Der Markt für Kupferbleche und -bänder (CN 7409) durchlebt im Zeitraum 2015–2025 einen tiefgreifenden Strukturwandel. Drei Entwicklungen stehen im Vordergrund:

  1. Preisgetriebener Werterhalt trotz Mengenrückgang: Die EU exportiert zwar weniger Tonnen, erzielt aber durch gestiegene Preise und eine Verschiebung hin zu hochwertigeren Produkten höhere Erlöse. Dies deutet auf eine funktionierende Aufwärtsbewegung in der Wertschöpfungskette hin.

  2. Rasanter Importanstieg mit neuer geografischer Verteilung: Die Importe haben sich im Wert mehr als verdreifacht, wobei China, die Türkei und die Staaten des westlichen Balkans als neue, zum Teil sehr dynamische Lieferanten hinzugekommen sind.
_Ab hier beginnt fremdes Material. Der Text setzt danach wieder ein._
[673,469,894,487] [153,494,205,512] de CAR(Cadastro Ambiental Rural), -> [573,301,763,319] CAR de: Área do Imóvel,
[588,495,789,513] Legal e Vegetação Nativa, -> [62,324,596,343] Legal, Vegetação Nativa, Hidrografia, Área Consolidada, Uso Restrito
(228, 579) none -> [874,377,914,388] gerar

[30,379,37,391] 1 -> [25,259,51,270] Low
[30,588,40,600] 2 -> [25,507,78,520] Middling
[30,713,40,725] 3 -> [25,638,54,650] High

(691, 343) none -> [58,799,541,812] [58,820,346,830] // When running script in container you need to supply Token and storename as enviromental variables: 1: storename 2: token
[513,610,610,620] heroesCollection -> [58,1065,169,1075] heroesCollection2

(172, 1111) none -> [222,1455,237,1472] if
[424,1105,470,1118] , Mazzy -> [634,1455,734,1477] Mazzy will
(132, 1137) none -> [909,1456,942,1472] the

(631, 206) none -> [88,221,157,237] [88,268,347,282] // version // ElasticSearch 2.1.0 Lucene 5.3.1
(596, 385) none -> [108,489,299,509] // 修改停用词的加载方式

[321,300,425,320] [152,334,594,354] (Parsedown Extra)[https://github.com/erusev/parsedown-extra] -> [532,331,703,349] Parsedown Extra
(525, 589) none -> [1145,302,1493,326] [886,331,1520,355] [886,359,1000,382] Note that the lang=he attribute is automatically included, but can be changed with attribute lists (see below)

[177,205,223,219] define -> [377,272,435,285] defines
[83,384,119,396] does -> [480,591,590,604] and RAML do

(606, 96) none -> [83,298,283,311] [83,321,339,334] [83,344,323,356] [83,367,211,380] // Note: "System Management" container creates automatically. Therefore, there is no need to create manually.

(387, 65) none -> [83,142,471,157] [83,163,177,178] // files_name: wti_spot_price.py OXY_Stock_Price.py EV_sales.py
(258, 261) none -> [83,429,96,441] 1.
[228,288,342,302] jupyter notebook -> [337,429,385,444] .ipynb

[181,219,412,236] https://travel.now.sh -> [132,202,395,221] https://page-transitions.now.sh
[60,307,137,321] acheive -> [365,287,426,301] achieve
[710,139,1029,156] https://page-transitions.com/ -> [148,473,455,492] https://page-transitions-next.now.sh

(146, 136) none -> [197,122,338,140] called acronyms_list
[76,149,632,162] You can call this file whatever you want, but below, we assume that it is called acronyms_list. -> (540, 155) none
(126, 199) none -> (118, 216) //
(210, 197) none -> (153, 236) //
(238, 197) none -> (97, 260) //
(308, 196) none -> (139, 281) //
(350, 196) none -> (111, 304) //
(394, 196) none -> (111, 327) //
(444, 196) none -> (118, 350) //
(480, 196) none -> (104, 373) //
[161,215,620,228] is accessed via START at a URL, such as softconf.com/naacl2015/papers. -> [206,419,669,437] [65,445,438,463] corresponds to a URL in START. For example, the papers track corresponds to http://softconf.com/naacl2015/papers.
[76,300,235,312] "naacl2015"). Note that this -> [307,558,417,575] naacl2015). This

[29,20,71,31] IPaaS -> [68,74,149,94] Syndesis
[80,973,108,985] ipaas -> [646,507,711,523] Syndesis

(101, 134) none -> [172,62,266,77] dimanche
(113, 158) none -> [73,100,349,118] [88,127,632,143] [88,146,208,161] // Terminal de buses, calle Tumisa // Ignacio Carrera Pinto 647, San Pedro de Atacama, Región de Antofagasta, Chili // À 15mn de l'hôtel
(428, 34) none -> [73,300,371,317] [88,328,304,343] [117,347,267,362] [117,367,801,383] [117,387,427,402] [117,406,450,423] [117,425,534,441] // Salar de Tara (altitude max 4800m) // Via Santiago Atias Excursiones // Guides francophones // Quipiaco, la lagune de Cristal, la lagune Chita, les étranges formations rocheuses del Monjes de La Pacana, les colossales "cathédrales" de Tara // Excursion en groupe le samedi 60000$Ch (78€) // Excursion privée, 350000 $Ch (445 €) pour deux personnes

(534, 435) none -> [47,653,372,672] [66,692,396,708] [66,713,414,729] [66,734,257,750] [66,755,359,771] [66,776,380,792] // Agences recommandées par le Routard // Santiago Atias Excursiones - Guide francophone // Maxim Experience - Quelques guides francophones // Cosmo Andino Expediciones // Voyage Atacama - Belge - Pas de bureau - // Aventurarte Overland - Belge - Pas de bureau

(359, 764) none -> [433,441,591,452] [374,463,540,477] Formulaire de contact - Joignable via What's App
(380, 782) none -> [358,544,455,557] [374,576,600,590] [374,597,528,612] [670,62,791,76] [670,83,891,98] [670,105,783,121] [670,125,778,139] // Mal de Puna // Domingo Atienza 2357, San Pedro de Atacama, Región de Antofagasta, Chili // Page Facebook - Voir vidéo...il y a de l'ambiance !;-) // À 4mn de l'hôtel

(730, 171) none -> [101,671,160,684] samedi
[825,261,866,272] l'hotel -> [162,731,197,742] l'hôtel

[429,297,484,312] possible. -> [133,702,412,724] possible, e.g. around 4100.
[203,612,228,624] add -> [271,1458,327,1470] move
Gleichzeitig hat sich die EU-Produktion fast halbiert — ein Widerspruch, der auf strukturelle Wettbewerbsverluste in der europäischen Kupferverarbeitung hindeutet.

  3. Zunehmende Verflechtung bei gleichzeitiger Konzentration: Obwohl die EU weiterhin Nettexporteur ist, sinkt die Nettexportquote spürbar. Die Handelsintensität steigt, und die Exporte konzentrieren sich zunehmend auf wenige Märkte, was die Anfälligkeit für externe Schocks erhöht.

Insgesamt zeigt sich ein Sektor im Übergang: von einer weitgehend autarken, mengenstarken europäischen Produktion hin zu einer engeren Verflechtung mit globalen Liefer- und Absatzmärkten — bei steigender Bedeutung des Preises als Ertragsfaktor und wachsender Abhängigkeit von Drittlandslieferanten.

Erstellt am 2026-08-07. Die Zahlen geben die Eurostat-Daten zum Zeitpunkt der Erstellung wieder und enthalten keine späteren Revisionen.

Automatisch erstellt: Dieser Bericht soll die menschliche Analyse beschleunigen, aber nicht ersetzen.